PROBLEM TO WORK ON:
All of the listing below must be repeated word for word. Pictures are the only thing to omit.

GIVEN INFORMATION:
• • • •

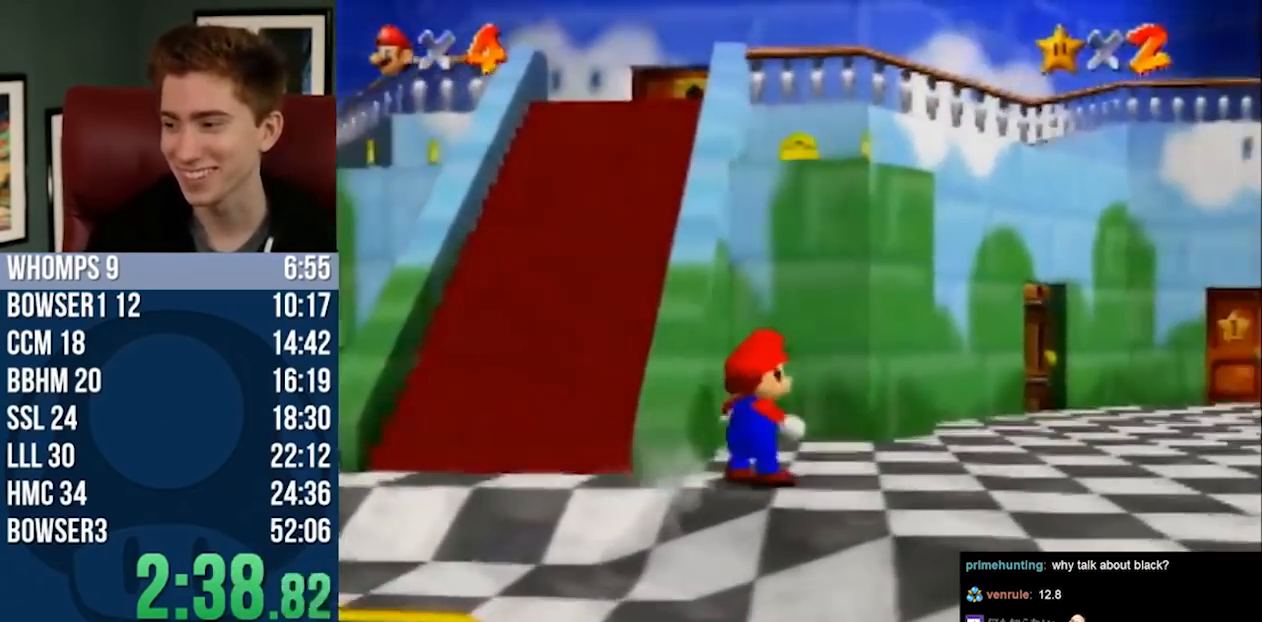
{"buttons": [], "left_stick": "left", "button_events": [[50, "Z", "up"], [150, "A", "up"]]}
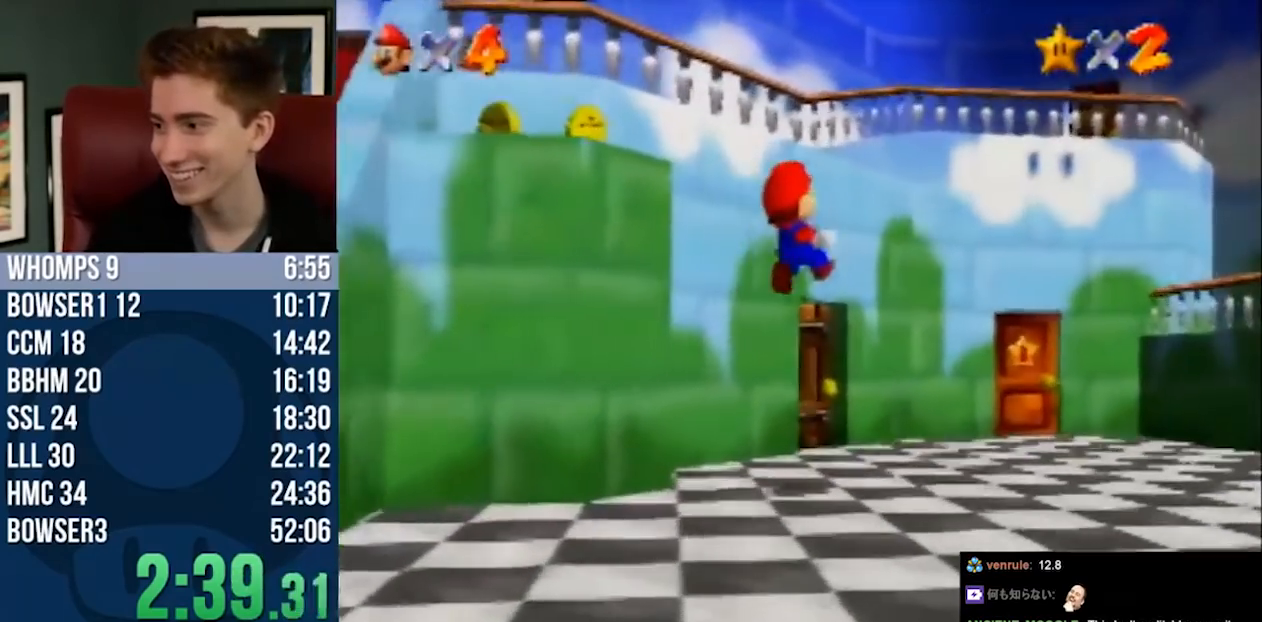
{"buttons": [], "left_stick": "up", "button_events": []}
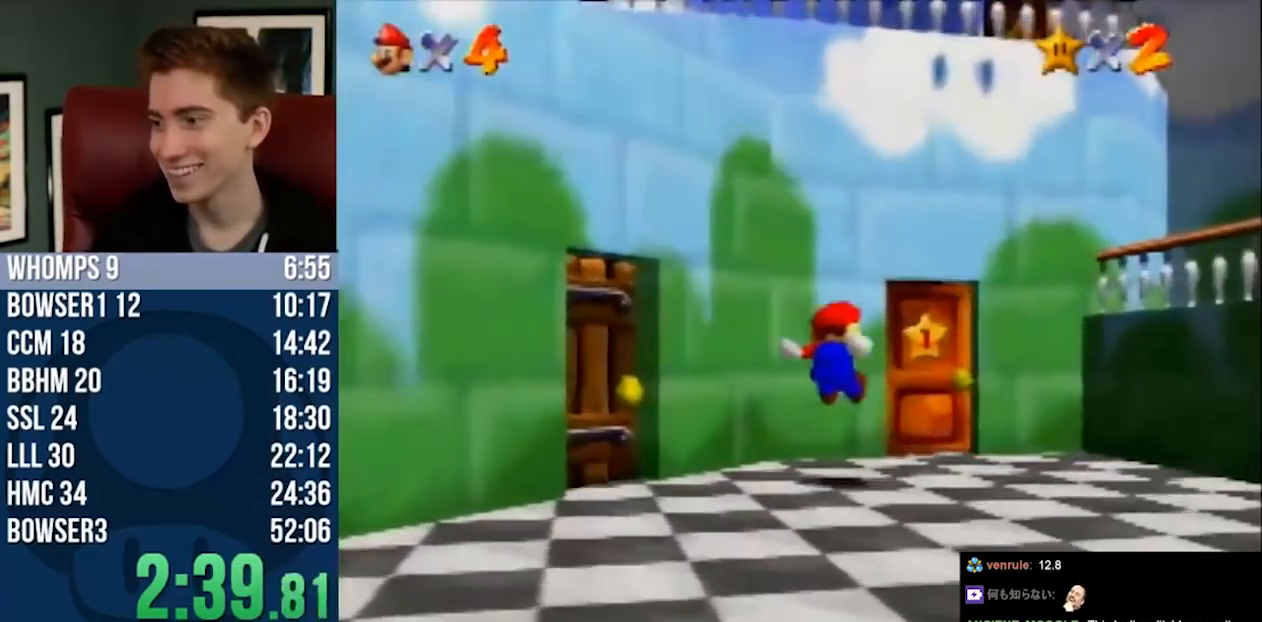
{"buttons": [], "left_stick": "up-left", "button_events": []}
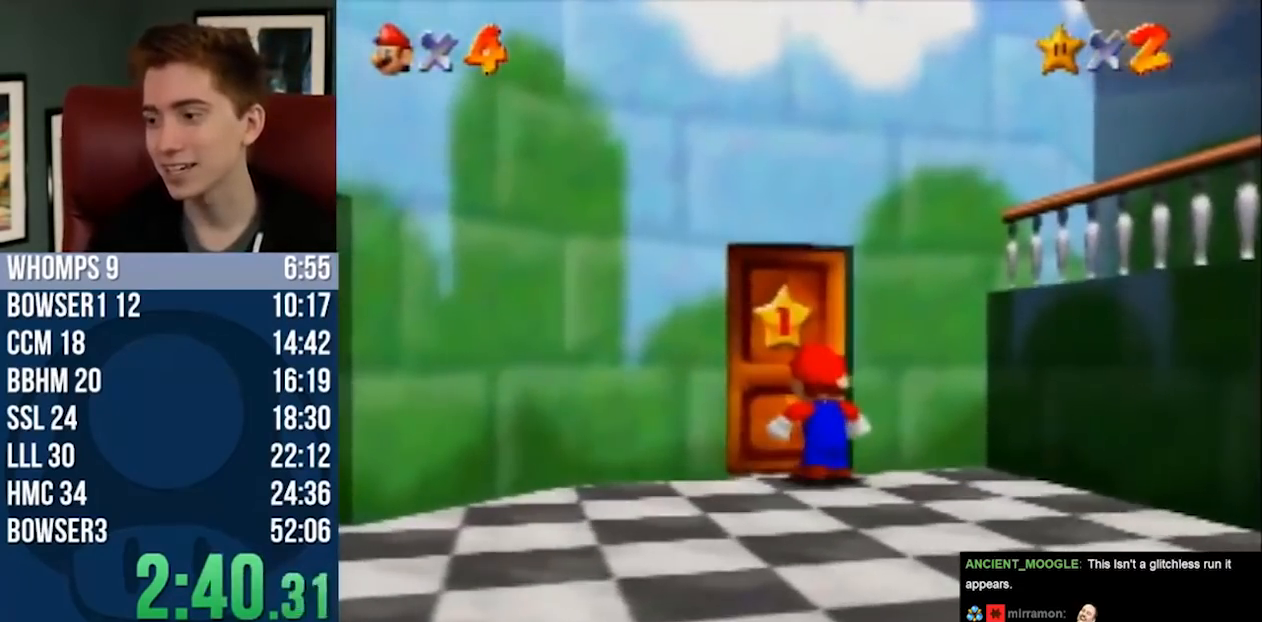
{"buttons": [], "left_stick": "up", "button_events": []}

• • • •

REPLY TO THE TASK:
{"buttons": [], "left_stick": "left", "button_events": [[50, "Z", "up"], [150, "A", "up"]]}
{"buttons": [], "left_stick": "up", "button_events": []}
{"buttons": [], "left_stick": "up-left", "button_events": []}
{"buttons": [], "left_stick": "up", "button_events": []}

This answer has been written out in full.